The Constitutional Court rejects the last appeal of a victim of police brutality in the Transition

The Constitutional Court has rejected the request of the family of a victim of the Transition to reopen the investigation into his death in a police charge in Madrid in 1976. The full court of guarantees, as elDiario.es has learned, has inadmissible the appeal of Ángel Almazán’s relatives against the filing of the judicial case regarding his death. Almazán, a resident of Vallecas who was 18 years old at the time, died under the blows of riot police in a demonstration in 1976 during the Transition and the plenary session has inadmissible his appeal, applying the same arguments as those used to reject similar petitions of those retaliated by the Franco dictatorship. .

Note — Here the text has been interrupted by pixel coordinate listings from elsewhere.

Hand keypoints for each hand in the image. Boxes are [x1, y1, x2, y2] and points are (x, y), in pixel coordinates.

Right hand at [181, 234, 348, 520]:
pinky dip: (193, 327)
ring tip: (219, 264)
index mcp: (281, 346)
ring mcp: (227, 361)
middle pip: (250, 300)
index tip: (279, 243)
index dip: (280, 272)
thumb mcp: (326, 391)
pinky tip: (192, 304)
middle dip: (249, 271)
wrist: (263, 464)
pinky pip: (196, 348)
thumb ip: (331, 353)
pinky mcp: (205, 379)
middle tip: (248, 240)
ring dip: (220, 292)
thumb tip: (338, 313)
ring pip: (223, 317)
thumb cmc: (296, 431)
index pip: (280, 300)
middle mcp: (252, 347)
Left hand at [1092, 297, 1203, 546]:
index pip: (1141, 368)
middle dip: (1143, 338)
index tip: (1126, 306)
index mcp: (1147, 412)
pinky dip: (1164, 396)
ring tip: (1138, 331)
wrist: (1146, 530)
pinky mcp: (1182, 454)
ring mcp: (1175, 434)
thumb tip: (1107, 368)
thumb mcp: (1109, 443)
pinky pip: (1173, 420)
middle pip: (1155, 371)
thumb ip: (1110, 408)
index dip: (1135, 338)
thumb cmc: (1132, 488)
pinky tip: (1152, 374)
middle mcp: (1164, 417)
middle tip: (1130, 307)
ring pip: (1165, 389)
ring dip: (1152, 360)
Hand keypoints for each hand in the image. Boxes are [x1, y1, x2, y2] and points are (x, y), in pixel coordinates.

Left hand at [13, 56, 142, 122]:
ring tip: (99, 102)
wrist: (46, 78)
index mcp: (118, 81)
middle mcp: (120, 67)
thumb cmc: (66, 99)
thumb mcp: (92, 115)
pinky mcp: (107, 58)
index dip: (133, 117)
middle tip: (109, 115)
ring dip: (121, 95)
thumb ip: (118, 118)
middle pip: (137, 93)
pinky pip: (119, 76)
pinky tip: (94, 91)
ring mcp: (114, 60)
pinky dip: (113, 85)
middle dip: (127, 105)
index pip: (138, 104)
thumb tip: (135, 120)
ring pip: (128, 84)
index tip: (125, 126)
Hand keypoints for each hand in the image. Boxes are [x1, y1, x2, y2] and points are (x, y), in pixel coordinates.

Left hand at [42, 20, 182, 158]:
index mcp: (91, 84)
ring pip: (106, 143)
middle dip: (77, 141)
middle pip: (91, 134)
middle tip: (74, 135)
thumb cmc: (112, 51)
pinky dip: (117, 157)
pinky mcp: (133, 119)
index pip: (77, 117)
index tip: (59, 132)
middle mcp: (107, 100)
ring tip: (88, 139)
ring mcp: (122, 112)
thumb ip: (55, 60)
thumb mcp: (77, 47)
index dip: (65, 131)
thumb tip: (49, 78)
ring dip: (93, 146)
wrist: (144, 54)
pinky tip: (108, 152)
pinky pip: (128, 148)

Ángel Almazán died in December 1976. The young man from Madrid had attended a demonstration called by the Spanish Labor Party to protest in Santa Engracia against the Political Reform Referendum. The memorial groups highlight that he was taken to a doctor by the riot police themselves who had beaten him, but stating in the police report that “he had hit himself with a lamppost.” He died a few days later in the La Paz Hospital.

As has happened with dozens of criminal cases related to the dictatorship, the judges refused to investigate Almazán’s death when his family went to court demanding criminal responsibility. His brother’s complaint even identified by name and surname several police officers who fired smoke canisters and rubber bullets at Almazán and then immobilized and beat him. The autopsy determined that he died from a skull fracture.

In the case of Almazán, the courts already analyzed a first complaint from his parents that same year 1976, but that case was archived by a military court. Already in 2009, the Government of José Luis Rodríguez Zapatero recognized his right to “reparation and personal recognition” based on the Historical Memory Law. It was his brother Javier who returned to court in 2021 requesting the opening of an effective investigation. The Madrid court that took up the case ordered the file, recognizing that his death was a crime but there are “no reasons to attribute the perpetration of the crime to any specific person.”

His brother took Ángel Almazán’s case to the Constitutional Court with the help of lawyers Ángeles López and Nieves Sanz, denouncing, among other things, that his right to effective judicial protection had been violated by not opening a case despite having no doubts. about the existence of a crime: “This trust in Justice and its work of social pacification is frustrated. This trust in Justice and its work of social pacification is frustrated,” the appeal stated, among many other arguments.

The plenary session of the Constitutional Court, as elDiario.es has learned, has today analyzed the appeal of Almazán’s family and has issued an order that inadmisses their allegations, definitively closing the door on the investigation that his brother demanded. These same sources explain that the criterion applied is the same one that has served the Constitutional Court in recent months to reject criminal investigations into the crimes of Franco’s regime.

From the case of Ventura to that of Almazán

The same plenary session of the Constitutional Court decided last May that this type of claims from victims of police brutality or the Franco regime during the dictatorship could not prosper. The magistrates, with several votes against, inadmissible Francisco Ventura’s appeal against the decision of the courts of the Valencian Community not to reopen the investigation into the torture and repression he suffered in Valencia in 1967. The inadmissibility meant that the case was not It was not even resolved by a ruling on the merits of the matter.

This is a doctrine that the Constitutional Court had already deployed in several cases in recent years, even with the new Democratic Memory Law in force, highlighting the case of Gerardo Iglesias, founder of Izquierda Unida who denounced a police officer for torture during the Francoism. The case of Francisco Ventura ended in the rejection of the Constitutional Court with similar arguments: the new law does not “replace” the criteria of the judges and that the obstacles remain the same: the passage of time and the 1977 amnesty.

In the case of Ángel Almazán, a young Vallecano who died under police beatings already during the Transition in 1976 in the streets of Madrid during a demonstration, the plenary session refers to that order from the Ventura case to reproduce his arguments and his refusal. Several dissenting magistrates maintain the opinion already expressed then in their dissenting opinions: that these cases deserve, at least, to be admitted for processing to receive a ruling on the merits of the matter from the Constitutional Court.